Genel olarak incelediğimizde, Sathya Sai Baba hareketi bugün milyonlarca müntesibe sahip dinsel bir harekettir. Dünya üzerindeki birçok dinden etkilenen ve farklı özellikleri içinde barındıran bu harekette Sai Baba’nın mucizeleri en çok öne çıkan özelliktir. Ağzından altın yumurta çıkarma, adına vibhuti denilen ve müntesiplerine şifa getirdiğine inanılan havadan küller çıkardığı görüntüler medyaya yansıyanlardan birkaçıdır. Kimilerinin şarlatan bir sömürücü kimilerinin Tanrı’nın avatarı olduğunu savunduğu Sai Baba hareketi bugün dünya çapında en çok kazanca sahip organizasyonlardan biridir. Sonuç olarak baktığımızda Sai Baba hareketini; Neo-Hindu bir yenilenme, orta çağda Hindistan’da ortaya çıkan ve kurtuluş öğretisi sunan Bhakti Hareketi veya Hinduizm ve İslam’ın senkretik bir yansıması olan Shizim dini gibi  hareketlerin modern dönemdeki bir uzantısı ya da farklı bir formu olarak değerlendirebiliriz.

Büşra Dildirim

Kaynakça

Köse, Ali. Milenyum Tarikatları, İstanbul, 2019.

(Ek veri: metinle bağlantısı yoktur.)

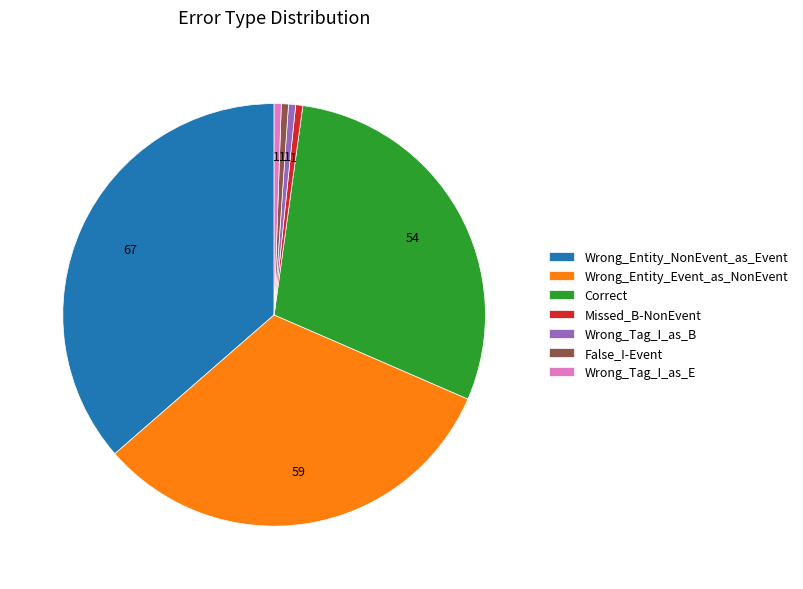

Between Wrong_Tag_I_as_B and Wrong_Entity_NonEvent_as_Event, which is larger?

Wrong_Entity_NonEvent_as_Event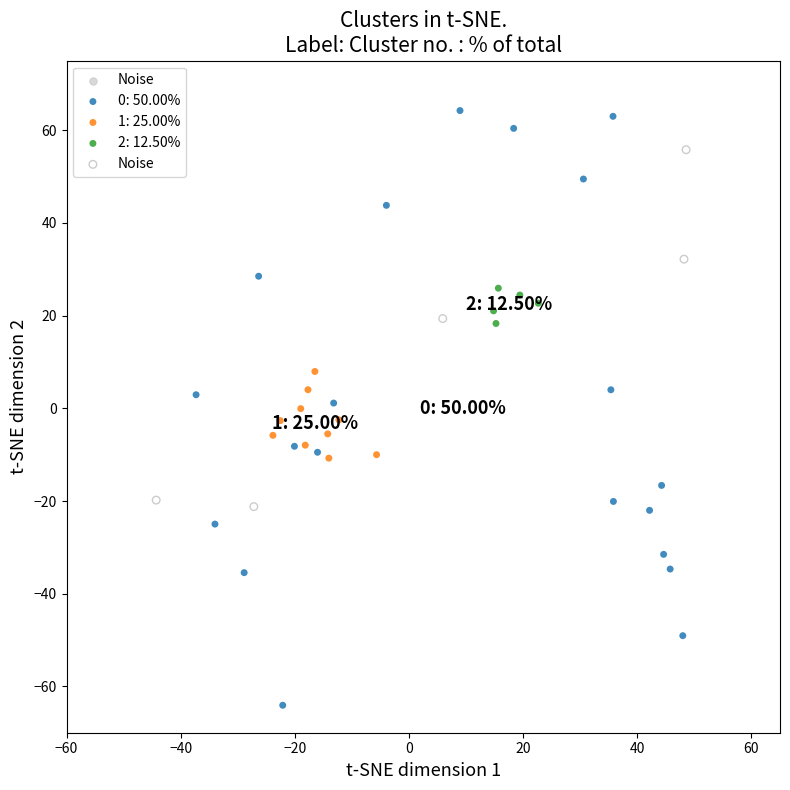

Which series contains the lowest Y value?

0: 50.00%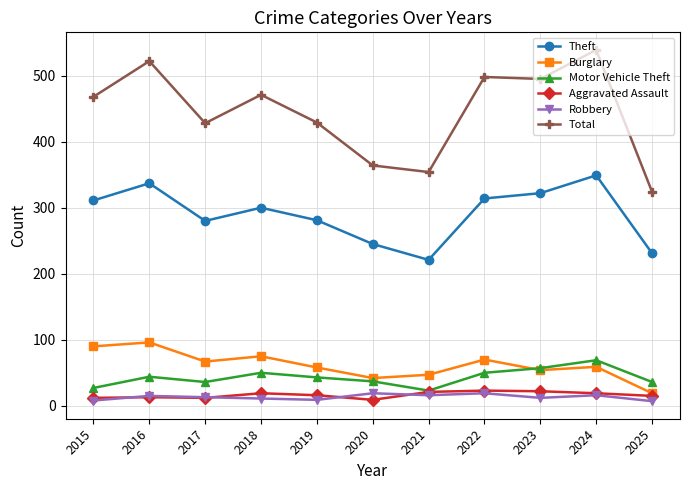

What is the total value across all series at 2022?

974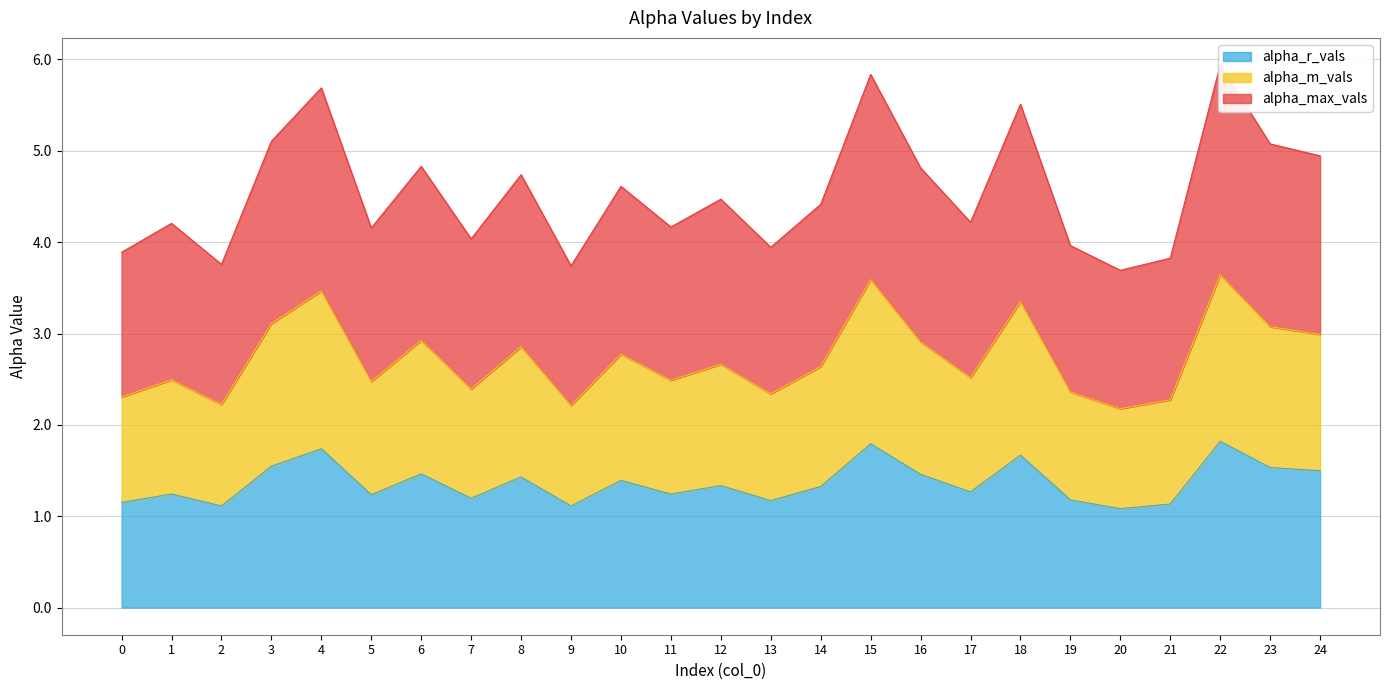

What is the value of the alpha_max_vals point at the 17th from the left?

4.8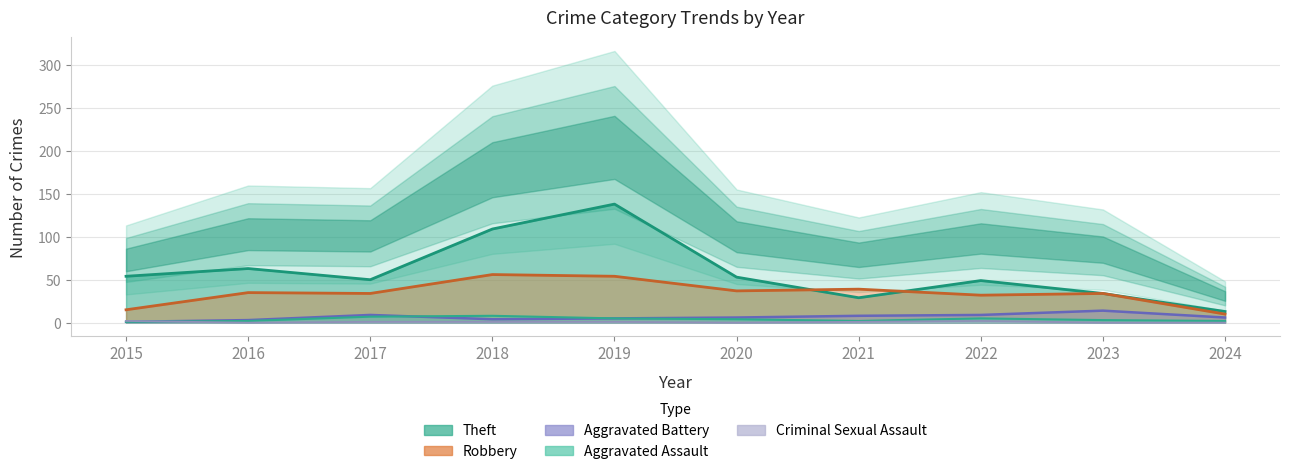

At 2019, list the series in order from largest to smallest.

Theft, Robbery, Aggravated Battery, Aggravated Assault, Criminal Sexual Assault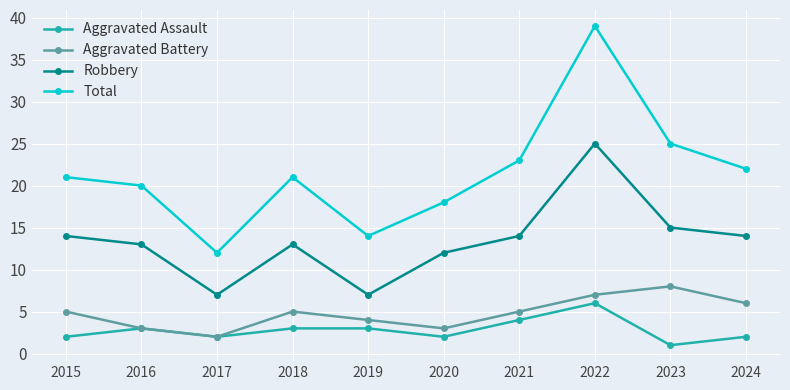

How many data points in Robbery are less than 14?

5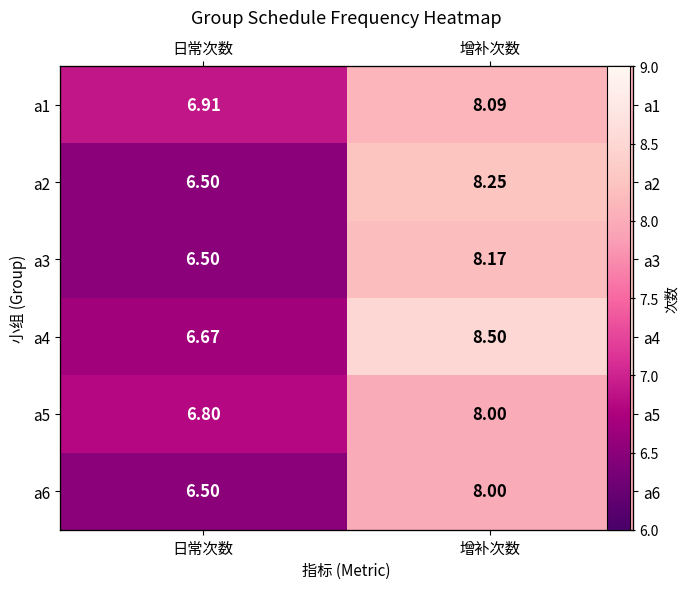

What is the average value of the a5 series?

7.4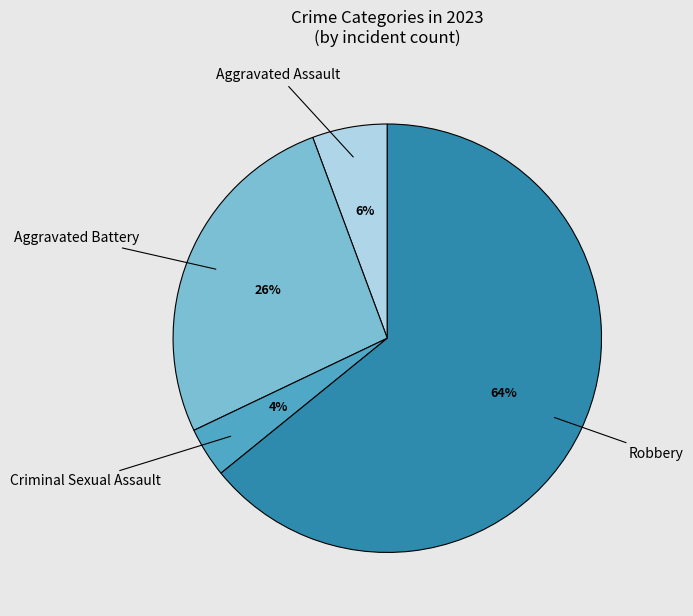

How many segments does this pie chart have?

4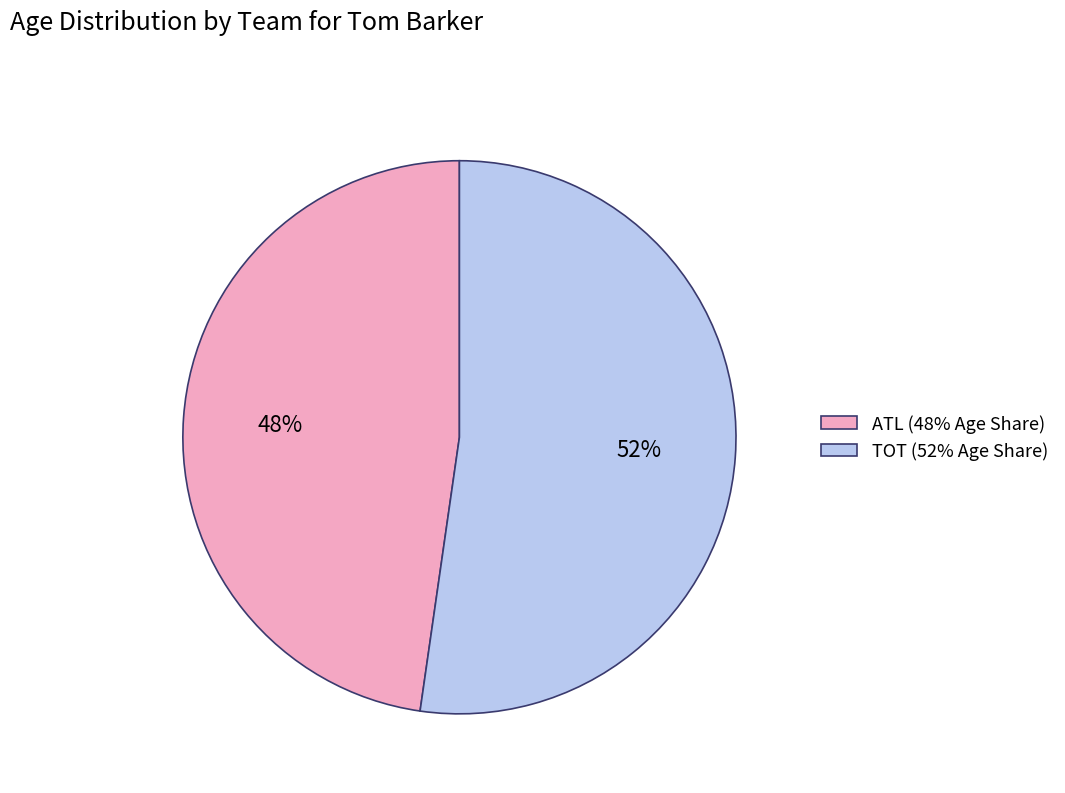

How many segments does this pie chart have?

2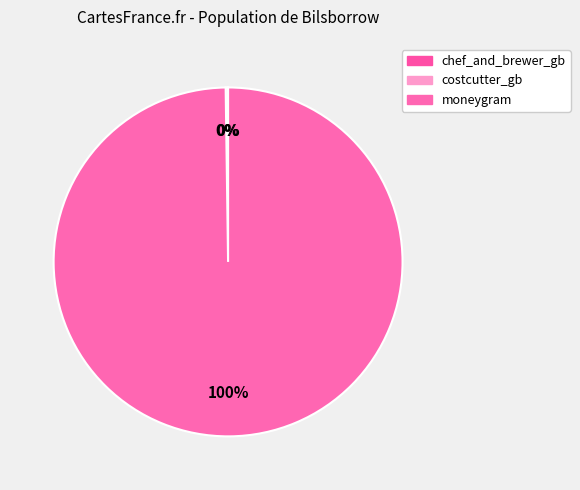

Is moneygram the majority of the pie?

Yes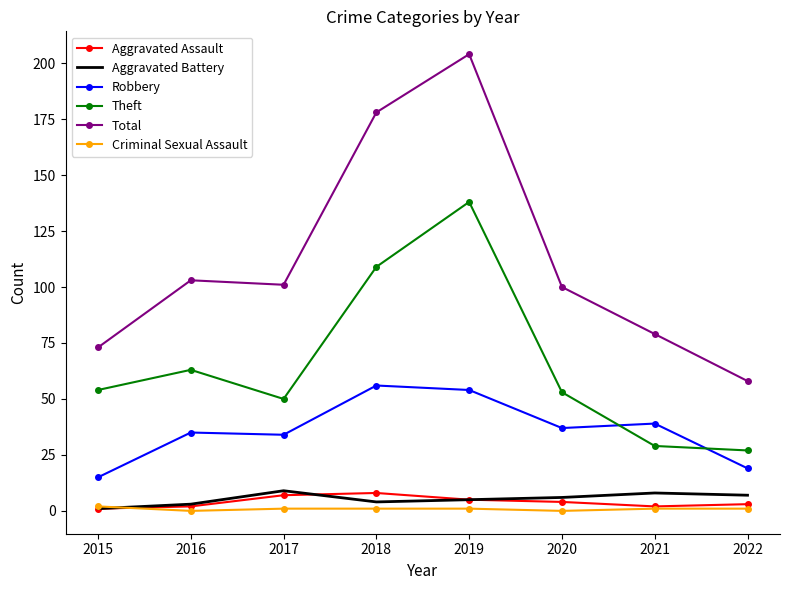

At which category is the sum across all series the highest?

2019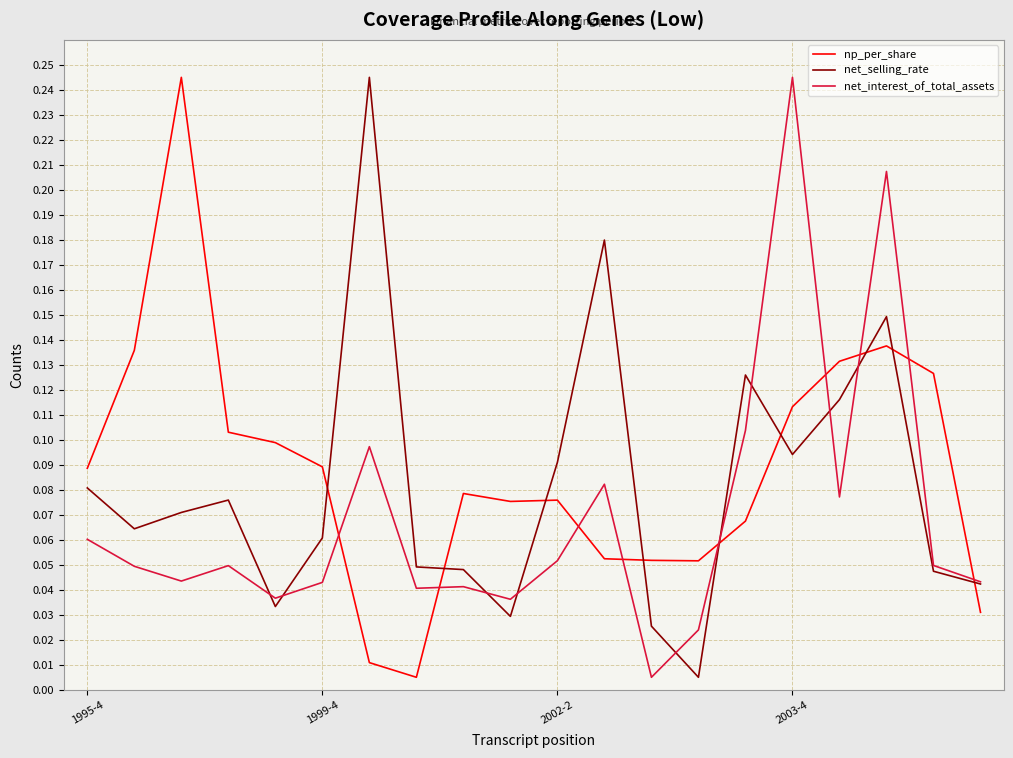

Is this an area chart (filled region under the line)?

No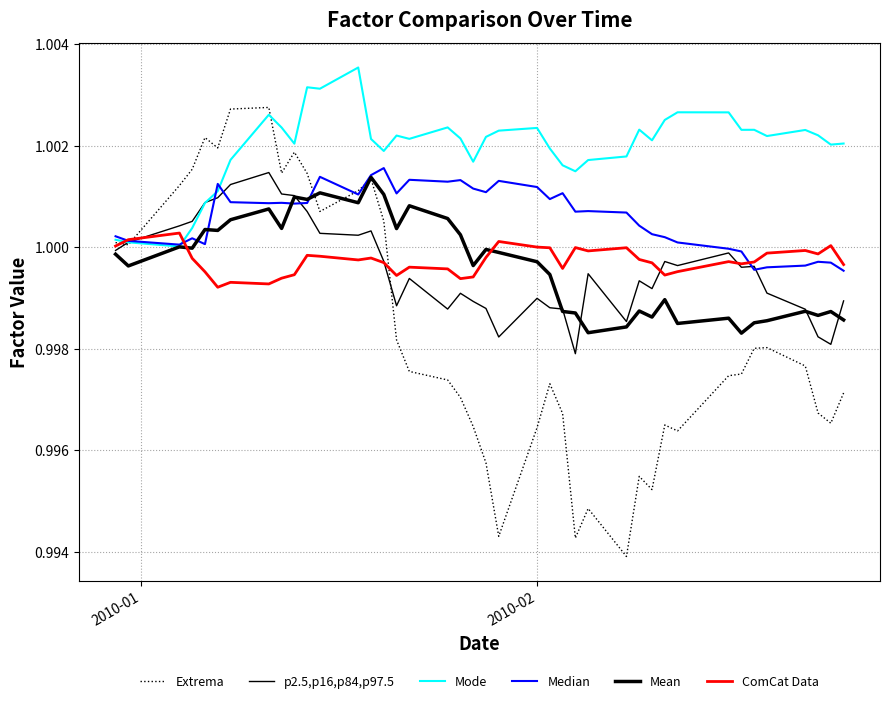

How many lines are shown in the chart?

6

Sümer, Necati. Kutsal Bir Hindu Figür: Sathya Sai Baba. Social Sciens Studies Journal, 2019.

Kutlutürk, Cemil. “Hinduizm.” Dünya Dinleri. ed. Şinasi Gündüz. 182-203. Milel Nihal  Yayınları. İstanbul 2019.

Türker, Merve. Hint Kökenli Yeni Dini Hareketlerden Sai Baba Teşkilatı. Yüksek Lisans Tezi. Süleyman Demirel Üniversitesi, 2019.